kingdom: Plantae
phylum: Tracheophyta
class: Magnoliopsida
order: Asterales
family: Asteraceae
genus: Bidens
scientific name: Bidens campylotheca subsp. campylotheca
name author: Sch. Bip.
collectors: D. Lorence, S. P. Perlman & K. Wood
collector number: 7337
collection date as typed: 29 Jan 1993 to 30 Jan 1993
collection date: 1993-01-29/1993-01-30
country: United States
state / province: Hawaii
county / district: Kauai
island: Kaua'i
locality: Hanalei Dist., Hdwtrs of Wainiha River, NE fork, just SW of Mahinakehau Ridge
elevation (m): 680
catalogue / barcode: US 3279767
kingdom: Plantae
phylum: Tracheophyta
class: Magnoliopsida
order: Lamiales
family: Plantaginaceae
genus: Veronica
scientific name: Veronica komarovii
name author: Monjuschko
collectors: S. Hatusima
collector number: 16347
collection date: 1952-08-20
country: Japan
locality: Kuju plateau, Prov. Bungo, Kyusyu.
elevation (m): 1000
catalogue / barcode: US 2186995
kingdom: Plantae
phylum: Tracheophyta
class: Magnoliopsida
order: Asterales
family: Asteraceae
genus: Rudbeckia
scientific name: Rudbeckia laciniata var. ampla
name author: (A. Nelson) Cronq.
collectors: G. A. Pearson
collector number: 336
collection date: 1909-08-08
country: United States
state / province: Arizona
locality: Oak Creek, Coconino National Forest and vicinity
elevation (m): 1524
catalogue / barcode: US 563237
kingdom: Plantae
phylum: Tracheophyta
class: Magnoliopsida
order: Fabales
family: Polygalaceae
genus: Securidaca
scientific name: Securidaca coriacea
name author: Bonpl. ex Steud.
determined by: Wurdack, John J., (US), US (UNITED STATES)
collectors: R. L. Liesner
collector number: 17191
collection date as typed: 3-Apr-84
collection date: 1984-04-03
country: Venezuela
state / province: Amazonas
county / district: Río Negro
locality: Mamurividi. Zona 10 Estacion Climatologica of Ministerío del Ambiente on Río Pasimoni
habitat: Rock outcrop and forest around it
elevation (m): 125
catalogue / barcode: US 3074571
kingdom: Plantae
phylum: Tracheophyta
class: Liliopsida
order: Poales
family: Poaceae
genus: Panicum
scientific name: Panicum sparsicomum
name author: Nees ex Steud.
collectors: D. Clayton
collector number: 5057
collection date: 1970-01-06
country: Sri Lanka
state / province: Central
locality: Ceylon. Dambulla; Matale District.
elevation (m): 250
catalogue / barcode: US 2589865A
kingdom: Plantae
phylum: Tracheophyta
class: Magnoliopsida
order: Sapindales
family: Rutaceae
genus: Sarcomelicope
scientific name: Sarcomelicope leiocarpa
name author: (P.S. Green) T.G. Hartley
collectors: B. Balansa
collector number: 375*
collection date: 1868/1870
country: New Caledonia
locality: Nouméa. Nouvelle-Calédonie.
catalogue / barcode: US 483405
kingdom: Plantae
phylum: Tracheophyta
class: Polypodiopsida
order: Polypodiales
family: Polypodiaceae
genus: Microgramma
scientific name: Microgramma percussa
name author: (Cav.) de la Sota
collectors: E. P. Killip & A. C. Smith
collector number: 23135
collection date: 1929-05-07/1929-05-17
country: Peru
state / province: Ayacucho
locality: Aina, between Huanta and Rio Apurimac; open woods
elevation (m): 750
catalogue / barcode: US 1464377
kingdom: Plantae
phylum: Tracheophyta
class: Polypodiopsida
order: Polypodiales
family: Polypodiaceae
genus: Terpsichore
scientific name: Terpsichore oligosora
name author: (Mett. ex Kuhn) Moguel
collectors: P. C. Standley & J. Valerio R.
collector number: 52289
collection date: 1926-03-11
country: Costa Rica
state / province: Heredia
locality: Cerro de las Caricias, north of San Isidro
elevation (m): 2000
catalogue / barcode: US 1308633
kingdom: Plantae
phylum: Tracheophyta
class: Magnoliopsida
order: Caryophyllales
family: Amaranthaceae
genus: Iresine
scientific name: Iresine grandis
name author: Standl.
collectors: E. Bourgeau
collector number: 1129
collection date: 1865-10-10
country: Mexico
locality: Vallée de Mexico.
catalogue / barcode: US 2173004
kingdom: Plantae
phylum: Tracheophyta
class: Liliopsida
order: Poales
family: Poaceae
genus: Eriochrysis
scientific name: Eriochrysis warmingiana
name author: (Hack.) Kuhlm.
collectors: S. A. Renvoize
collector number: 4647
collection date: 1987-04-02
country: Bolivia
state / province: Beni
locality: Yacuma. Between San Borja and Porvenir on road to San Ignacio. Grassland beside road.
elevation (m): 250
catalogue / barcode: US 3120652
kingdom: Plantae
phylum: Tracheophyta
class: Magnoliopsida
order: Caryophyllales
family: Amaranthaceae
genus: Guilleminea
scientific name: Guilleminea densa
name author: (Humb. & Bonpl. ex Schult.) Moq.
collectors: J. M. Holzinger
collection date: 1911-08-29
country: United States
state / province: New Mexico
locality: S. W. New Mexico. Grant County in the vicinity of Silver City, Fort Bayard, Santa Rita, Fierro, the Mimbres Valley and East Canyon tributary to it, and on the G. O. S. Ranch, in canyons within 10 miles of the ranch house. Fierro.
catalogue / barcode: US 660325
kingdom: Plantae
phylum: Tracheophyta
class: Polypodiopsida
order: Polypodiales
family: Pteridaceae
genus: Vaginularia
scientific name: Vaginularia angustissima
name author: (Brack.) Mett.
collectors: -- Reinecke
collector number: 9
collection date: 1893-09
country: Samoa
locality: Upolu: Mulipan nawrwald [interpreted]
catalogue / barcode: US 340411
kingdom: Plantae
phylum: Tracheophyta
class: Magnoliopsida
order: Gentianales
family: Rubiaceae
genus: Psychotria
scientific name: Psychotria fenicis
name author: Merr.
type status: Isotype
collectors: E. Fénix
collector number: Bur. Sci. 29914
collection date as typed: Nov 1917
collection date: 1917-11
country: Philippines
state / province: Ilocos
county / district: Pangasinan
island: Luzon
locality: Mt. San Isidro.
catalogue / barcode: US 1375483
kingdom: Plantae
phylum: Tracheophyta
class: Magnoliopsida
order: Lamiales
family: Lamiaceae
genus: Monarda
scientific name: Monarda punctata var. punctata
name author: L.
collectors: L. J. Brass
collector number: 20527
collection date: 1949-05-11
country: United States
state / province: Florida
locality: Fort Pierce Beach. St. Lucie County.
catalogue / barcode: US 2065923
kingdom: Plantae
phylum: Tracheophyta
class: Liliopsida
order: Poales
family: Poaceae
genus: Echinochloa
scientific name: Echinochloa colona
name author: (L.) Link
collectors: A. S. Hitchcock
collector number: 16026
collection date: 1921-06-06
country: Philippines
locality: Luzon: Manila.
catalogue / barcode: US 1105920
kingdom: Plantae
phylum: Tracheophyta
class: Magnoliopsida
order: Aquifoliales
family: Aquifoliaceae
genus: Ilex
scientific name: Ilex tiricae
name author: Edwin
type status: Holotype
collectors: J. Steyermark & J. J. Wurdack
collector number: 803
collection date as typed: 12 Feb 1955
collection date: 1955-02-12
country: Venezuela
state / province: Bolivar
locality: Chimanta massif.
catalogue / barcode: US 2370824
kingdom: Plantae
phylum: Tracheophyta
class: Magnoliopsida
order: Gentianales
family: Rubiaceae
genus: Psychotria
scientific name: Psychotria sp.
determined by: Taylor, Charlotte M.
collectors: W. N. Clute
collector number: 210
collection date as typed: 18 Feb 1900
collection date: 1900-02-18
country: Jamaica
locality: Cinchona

○ ○ ○ ○ ○ ○ ○

WHAT IS EXPECTED: Recast the lines of the rows above as a JSON list of strings, with one string per line and blank lines left out.

SOLUTION FOR THIS TASK:
[
  "kingdom: Plantae",
  "phylum: Tracheophyta",
  "class: Magnoliopsida",
  "order: Asterales",
  "family: Asteraceae",
  "genus: Bidens",
  "scientific name: Bidens campylotheca subsp. campylotheca",
  "name author: Sch. Bip.",
  "collectors: D. Lorence, S. P. Perlman & K. Wood",
  "collector number: 7337",
  "collection date as typed: 29 Jan 1993 to 30 Jan 1993",
  "collection date: 1993-01-29/1993-01-30",
  "country: United States",
  "state / province: Hawaii",
  "county / district: Kauai",
  "island: Kaua'i",
  "locality: Hanalei Dist., Hdwtrs of Wainiha River, NE fork, just SW of Mahinakehau Ridge",
  "elevation (m): 680",
  "catalogue / barcode: US 3279767",
  "kingdom: Plantae",
  "phylum: Tracheophyta",
  "class: Magnoliopsida",
  "order: Lamiales",
  "family: Plantaginaceae",
  "genus: Veronica",
  "scientific name: Veronica komarovii",
  "name author: Monjuschko",
  "collectors: S. Hatusima",
  "collector number: 16347",
  "collection date: 1952-08-20",
  "country: Japan",
  "locality: Kuju plateau, Prov. Bungo, Kyusyu.",
  "elevation (m): 1000",
  "catalogue / barcode: US 2186995",
  "kingdom: Plantae",
  "phylum: Tracheophyta",
  "class: Magnoliopsida",
  "order: Asterales",
  "family: Asteraceae",
  "genus: Rudbeckia",
  "scientific name: Rudbeckia laciniata var. ampla",
  "name author: (A. Nelson) Cronq.",
  "collectors: G. A. Pearson",
  "collector number: 336",
  "collection date: 1909-08-08",
  "country: United States",
  "state / province: Arizona",
  "locality: Oak Creek, Coconino National Forest and vicinity",
  "elevation (m): 1524",
  "catalogue / barcode: US 563237",
  "kingdom: Plantae",
  "phylum: Tracheophyta",
  "class: Magnoliopsida",
  "order: Fabales",
  "family: Polygalaceae",
  "genus: Securidaca",
  "scientific name: Securidaca coriacea",
  "name author: Bonpl. ex Steud.",
  "determined by: Wurdack, John J., (US), US (UNITED STATES)",
  "collectors: R. L. Liesner",
  "collector number: 17191",
  "collection date as typed: 3-Apr-84",
  "collection date: 1984-04-03",
  "country: Venezuela",
  "state / province: Amazonas",
  "county / district: Río Negro",
  "locality: Mamurividi. Zona 10 Estacion Climatologica of Ministerío del Ambiente on Río Pasimoni",
  "habitat: Rock outcrop and forest around it",
  "elevation (m): 125",
  "catalogue / barcode: US 3074571",
  "kingdom: Plantae",
  "phylum: Tracheophyta",
  "class: Liliopsida",
  "order: Poales",
  "family: Poaceae",
  "genus: Panicum",
  "scientific name: Panicum sparsicomum",
  "name author: Nees ex Steud.",
  "collectors: D. Clayton",
  "collector number: 5057",
  "collection date: 1970-01-06",
  "country: Sri Lanka",
  "state / province: Central",
  "locality: Ceylon. Dambulla; Matale District.",
  "elevation (m): 250",
  "catalogue / barcode: US 2589865A",
  "kingdom: Plantae",
  "phylum: Tracheophyta",
  "class: Magnoliopsida",
  "order: Sapindales",
  "family: Rutaceae",
  "genus: Sarcomelicope",
  "scientific name: Sarcomelicope leiocarpa",
  "name author: (P.S. Green) T.G. Hartley",
  "collectors: B. Balansa",
  "collector number: 375*",
  "collection date: 1868/1870",
  "country: New Caledonia",
  "locality: Nouméa. Nouvelle-Calédonie.",
  "catalogue / barcode: US 483405",
  "kingdom: Plantae",
  "phylum: Tracheophyta",
  "class: Polypodiopsida",
  "order: Polypodiales",
  "family: Polypodiaceae",
  "genus: Microgramma",
  "scientific name: Microgramma percussa",
  "name author: (Cav.) de la Sota",
  "collectors: E. P. Killip & A. C. Smith",
  "collector number: 23135",
  "collection date: 1929-05-07/1929-05-17",
  "country: Peru",
  "state / province: Ayacucho",
  "locality: Aina, between Huanta and Rio Apurimac; open woods",
  "elevation (m): 750",
  "catalogue / barcode: US 1464377",
  "kingdom: Plantae",
  "phylum: Tracheophyta",
  "class: Polypodiopsida",
  "order: Polypodiales",
  "family: Polypodiaceae",
  "genus: Terpsichore",
  "scientific name: Terpsichore oligosora",
  "name author: (Mett. ex Kuhn) Moguel",
  "collectors: P. C. Standley & J. Valerio R.",
  "collector number: 52289",
  "collection date: 1926-03-11",
  "country: Costa Rica",
  "state / province: Heredia",
  "locality: Cerro de las Caricias, north of San Isidro",
  "elevation (m): 2000",
  "catalogue / barcode: US 1308633",
  "kingdom: Plantae",
  "phylum: Tracheophyta",
  "class: Magnoliopsida",
  "order: Caryophyllales",
  "family: Amaranthaceae",
  "genus: Iresine",
  "scientific name: Iresine grandis",
  "name author: Standl.",
  "collectors: E. Bourgeau",
  "collector number: 1129",
  "collection date: 1865-10-10",
  "country: Mexico",
  "locality: Vallée de Mexico.",
  "catalogue / barcode: US 2173004",
  "kingdom: Plantae",
  "phylum: Tracheophyta",
  "class: Liliopsida",
  "order: Poales",
  "family: Poaceae",
  "genus: Eriochrysis",
  "scientific name: Eriochrysis warmingiana",
  "name author: (Hack.) Kuhlm.",
  "collectors: S. A. Renvoize",
  "collector number: 4647",
  "collection date: 1987-04-02",
  "country: Bolivia",
  "state / province: Beni",
  "locality: Yacuma. Between San Borja and Porvenir on road to San Ignacio. Grassland beside road.",
  "elevation (m): 250",
  "catalogue / barcode: US 3120652",
  "kingdom: Plantae",
  "phylum: Tracheophyta",
  "class: Magnoliopsida",
  "order: Caryophyllales",
  "family: Amaranthaceae",
  "genus: Guilleminea",
  "scientific name: Guilleminea densa",
  "name author: (Humb. & Bonpl. ex Schult.) Moq.",
  "collectors: J. M. Holzinger",
  "collection date: 1911-08-29",
  "country: United States",
  "state / province: New Mexico",
  "locality: S. W. New Mexico. Grant County in the vicinity of Silver City, Fort Bayard, Santa Rita, Fierro, the Mimbres Valley and East Canyon tributary to it, and on the G. O. S. Ranch, in canyons within 10 miles of the ranch house. Fierro.",
  "catalogue / barcode: US 660325",
  "kingdom: Plantae",
  "phylum: Tracheophyta",
  "class: Polypodiopsida",
  "order: Polypodiales",
  "family: Pteridaceae",
  "genus: Vaginularia",
  "scientific name: Vaginularia angustissima",
  "name author: (Brack.) Mett.",
  "collectors: -- Reinecke",
  "collector number: 9",
  "collection date: 1893-09",
  "country: Samoa",
  "locality: Upolu: Mulipan nawrwald [interpreted]",
  "catalogue / barcode: US 340411",
  "kingdom: Plantae",
  "phylum: Tracheophyta",
  "class: Magnoliopsida",
  "order: Gentianales",
  "family: Rubiaceae",
  "genus: Psychotria",
  "scientific name: Psychotria fenicis",
  "name author: Merr.",
  "type status: Isotype",
  "collectors: E. Fénix",
  "collector number: Bur. Sci. 29914",
  "collection date as typed: Nov 1917",
  "collection date: 1917-11",
  "country: Philippines",
  "state / province: Ilocos",
  "county / district: Pangasinan",
  "island: Luzon",
  "locality: Mt. San Isidro.",
  "catalogue / barcode: US 1375483",
  "kingdom: Plantae",
  "phylum: Tracheophyta",
  "class: Magnoliopsida",
  "order: Lamiales",
  "family: Lamiaceae",
  "genus: Monarda",
  "scientific name: Monarda punctata var. punctata",
  "name author: L.",
  "collectors: L. J. Brass",
  "collector number: 20527",
  "collection date: 1949-05-11",
  "country: United States",
  "state / province: Florida",
  "locality: Fort Pierce Beach. St. Lucie County.",
  "catalogue / barcode: US 2065923",
  "kingdom: Plantae",
  "phylum: Tracheophyta",
  "class: Liliopsida",
  "order: Poales",
  "family: Poaceae",
  "genus: Echinochloa",
  "scientific name: Echinochloa colona",
  "name author: (L.) Link",
  "collectors: A. S. Hitchcock",
  "collector number: 16026",
  "collection date: 1921-06-06",
  "country: Philippines",
  "locality: Luzon: Manila.",
  "catalogue / barcode: US 1105920",
  "kingdom: Plantae",
  "phylum: Tracheophyta",
  "class: Magnoliopsida",
  "order: Aquifoliales",
  "family: Aquifoliaceae",
  "genus: Ilex",
  "scientific name: Ilex tiricae",
  "name author: Edwin",
  "type status: Holotype",
  "collectors: J. Steyermark & J. J. Wurdack",
  "collector number: 803",
  "collection date as typed: 12 Feb 1955",
  "collection date: 1955-02-12",
  "country: Venezuela",
  "state / province: Bolivar",
  "locality: Chimanta massif.",
  "catalogue / barcode: US 2370824",
  "kingdom: Plantae",
  "phylum: Tracheophyta",
  "class: Magnoliopsida",
  "order: Gentianales",
  "family: Rubiaceae",
  "genus: Psychotria",
  "scientific name: Psychotria sp.",
  "determined by: Taylor, Charlotte M.",
  "collectors: W. N. Clute",
  "collector number: 210",
  "collection date as typed: 18 Feb 1900",
  "collection date: 1900-02-18",
  "country: Jamaica",
  "locality: Cinchona"
]